Dataset entries:
• • • • • • •

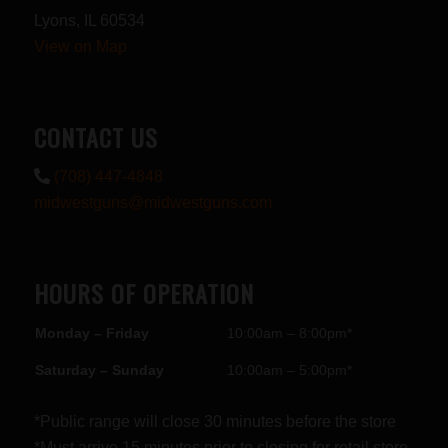
Lyons, IL 60534
View on Map
CONTACT US
(708) 447-4848
midwestguns@midwestguns.com
HOURS OF OPERATION
Monday – Friday
10:00am – 8:00pm*
Saturday – Sunday
10:00am – 5:00pm*
*Public range will close 30 minutes before the store
*Must arrive 15 minutes prior to closing for retail store.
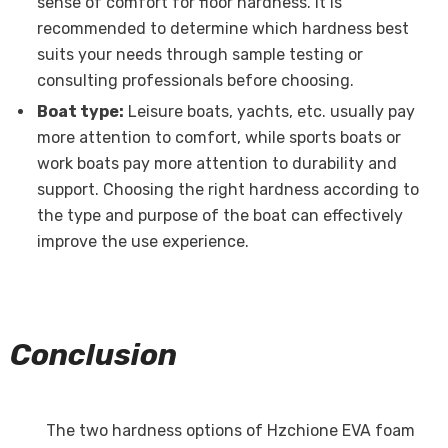
sense of comfort for floor hardness. It is
recommended to determine which hardness best
suits your needs through sample testing or
consulting professionals before choosing.
Boat type:
Leisure boats, yachts, etc. usually pay
more attention to comfort, while sports boats or
work boats pay more attention to durability and
support. Choosing the right hardness according to
the type and purpose of the boat can effectively
improve the use experience.
Conclusion
The two hardness options of Hzchione EVA foam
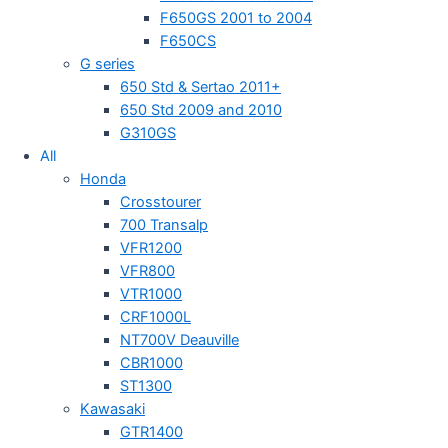
F650GS 2001 to 2004
F650CS
G series
650 Std & Sertao 2011+
650 Std 2009 and 2010
G310GS
All
Honda
Crosstourer
700 Transalp
VFR1200
VFR800
VTR1000
CRF1000L
NT700V Deauville
CBR1000
ST1300
Kawasaki
GTR1400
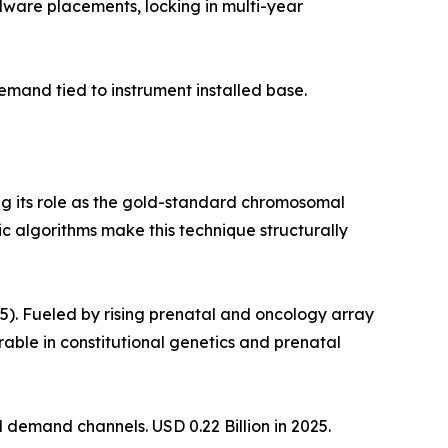
dware placements, locking in multi-year
mand tied to instrument installed base.
ng its role as the gold-standard chromosomal
c algorithms make this technique structurally
. Fueled by rising prenatal and oncology array
le in constitutional genetics and prenatal
demand channels. USD 0.22 Billion in 2025.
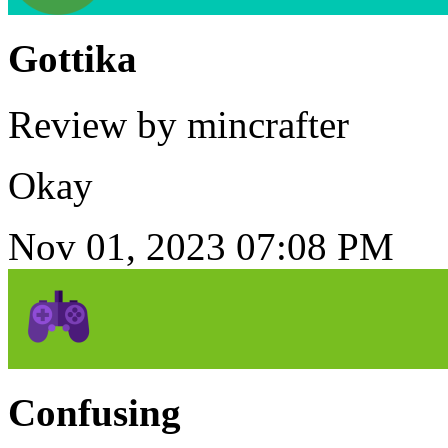
Gottika
Review by mincrafter
Okay
Nov 01, 2023 07:08 PM
Confusing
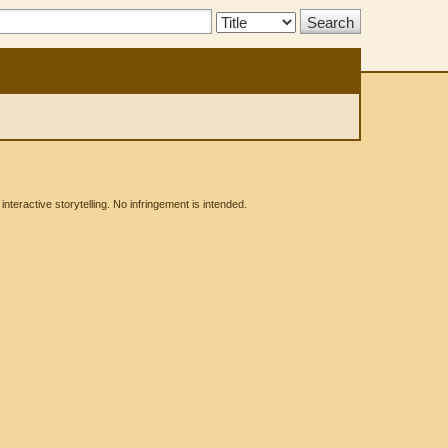
Search
Type:
eractive storytelling. No infringement is intended.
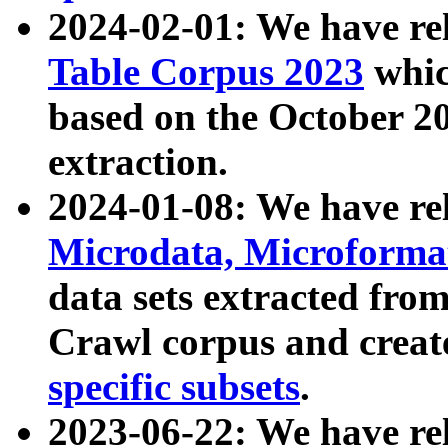
2024-02-01: We have r
Table Corpus 2023
whic
based on the October 
extraction.
2024-01-08: We have r
Microdata, Microform
data sets extracted fr
Crawl corpus and creat
specific subsets
.
2023-06-22: We have re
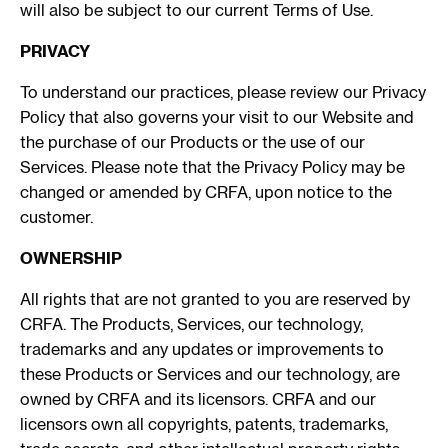
will also be subject to our current Terms of Use.
PRIVACY
To understand our practices, please review our Privacy
Policy that also governs your visit to our Website and
the purchase of our Products or the use of our
Services. Please note that the Privacy Policy may be
changed or amended by CRFA, upon notice to the
customer.
OWNERSHIP
All rights that are not granted to you are reserved by
CRFA. The Products, Services, our technology,
trademarks and any updates or improvements to
these Products or Services and our technology, are
owned by CRFA and its licensors. CRFA and our
licensors own all copyrights, patents, trademarks,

• • • • • • •

About this exercise:
List every line in the items above that contains the word "trademarks".

Task output:
trademarks and any updates or improvements to
licensors own all copyrights, patents, trademarks,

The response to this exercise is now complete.